Raven blinzelte und musste schaudernd feststellen, dass dieses Szenario seinem ähnelte. Mit der Ausnahme, dass er nie den Clan verlassen würde. Er hatte mehr mit seinem Vater gemeinsam, als ihm lieb war. Zorn pulsierte in seinen Adern.

"Dann bedeutet das, dass überhaupt kein FinsterClan-Blut in mir fließt! Ich bin eine halb SonnenClan- und halb Streuner-Katze!", fauchte er und scharrte frustriert mit den Krallen in der Erde.

Er kniff die Augen zusammen. "Wieso hat er mir das alles nie erzählt?", wisperte er entrüstet. "Wieso werde ich nur belogen?
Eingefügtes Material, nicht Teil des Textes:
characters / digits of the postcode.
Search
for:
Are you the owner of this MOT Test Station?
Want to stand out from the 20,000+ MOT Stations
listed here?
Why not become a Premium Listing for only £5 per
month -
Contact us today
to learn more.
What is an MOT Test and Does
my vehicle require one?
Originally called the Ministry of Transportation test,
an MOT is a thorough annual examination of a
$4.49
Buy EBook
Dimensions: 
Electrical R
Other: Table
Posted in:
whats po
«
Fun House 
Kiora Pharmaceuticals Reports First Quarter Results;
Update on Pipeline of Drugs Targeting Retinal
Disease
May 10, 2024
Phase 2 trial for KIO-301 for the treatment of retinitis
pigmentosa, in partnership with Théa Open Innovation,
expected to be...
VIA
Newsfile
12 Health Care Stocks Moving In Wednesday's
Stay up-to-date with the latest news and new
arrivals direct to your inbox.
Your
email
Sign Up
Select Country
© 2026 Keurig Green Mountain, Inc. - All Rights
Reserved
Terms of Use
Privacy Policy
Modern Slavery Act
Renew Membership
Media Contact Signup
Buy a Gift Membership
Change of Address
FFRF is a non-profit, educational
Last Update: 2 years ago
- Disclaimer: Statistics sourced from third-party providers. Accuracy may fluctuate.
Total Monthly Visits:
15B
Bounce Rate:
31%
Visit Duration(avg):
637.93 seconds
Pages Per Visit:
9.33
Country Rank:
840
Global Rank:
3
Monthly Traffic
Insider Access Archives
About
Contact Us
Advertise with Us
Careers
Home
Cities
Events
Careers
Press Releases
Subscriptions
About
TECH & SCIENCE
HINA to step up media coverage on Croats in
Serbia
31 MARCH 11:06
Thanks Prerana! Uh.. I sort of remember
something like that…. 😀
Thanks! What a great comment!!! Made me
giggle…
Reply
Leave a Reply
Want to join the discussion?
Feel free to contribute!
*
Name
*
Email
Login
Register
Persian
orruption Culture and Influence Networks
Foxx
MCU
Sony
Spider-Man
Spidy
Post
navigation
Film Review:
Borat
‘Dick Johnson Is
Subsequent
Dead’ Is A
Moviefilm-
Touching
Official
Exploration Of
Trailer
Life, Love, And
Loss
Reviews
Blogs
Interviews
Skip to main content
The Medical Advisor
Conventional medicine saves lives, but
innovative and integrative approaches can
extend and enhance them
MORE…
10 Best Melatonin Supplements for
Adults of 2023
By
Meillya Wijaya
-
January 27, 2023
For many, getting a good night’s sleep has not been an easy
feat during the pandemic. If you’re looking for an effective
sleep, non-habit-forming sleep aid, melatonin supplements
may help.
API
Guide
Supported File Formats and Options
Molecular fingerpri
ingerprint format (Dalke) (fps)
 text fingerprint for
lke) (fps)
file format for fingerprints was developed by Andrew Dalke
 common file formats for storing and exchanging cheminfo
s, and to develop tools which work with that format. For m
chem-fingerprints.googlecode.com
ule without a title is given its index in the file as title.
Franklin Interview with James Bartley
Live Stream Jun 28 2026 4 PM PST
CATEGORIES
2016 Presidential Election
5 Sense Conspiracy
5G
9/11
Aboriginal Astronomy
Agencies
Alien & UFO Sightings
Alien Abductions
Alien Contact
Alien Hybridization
Bin ich ihm denn gar nichts wert?" Raven spürte Karminpelz' Schwanzspitze an seiner Schulter.

"Natürlich bist du das", erwiderte er sanft. "Windbrise wusste, dass du die Wahrheit nicht ertragen wirst, deshalb hatte er gezögert es dir zu erzählen."
"Etwas zu lange", murmelte Raven trocken. "Es ist ihm doch egal, wie ich mich fühle." Seine Stimme bebte.

"Nein, das stimmt nicht!", miaute Karminpelz und peitschte mit dem Schwanz. "Er will immer das Beste für dich, du bist schließlich sein Sohn, und seine einzige Familie." Der schwarz-weiße Kater schwieg und starrte wie gebannt auf seine Pfoten.

Er merkte wie Karminpelz sich seufzend erhob. "Du musst ihm verzeihen. Wenn du das nicht tust, wird dein Schmerz dich nie loslassen." Ohne ein weiteres Wort glitt der Krieger aus dem Bau und ließ Raven allein. Verzeihen, dachte er. Ich werde Windbrise das niemals verzeihen!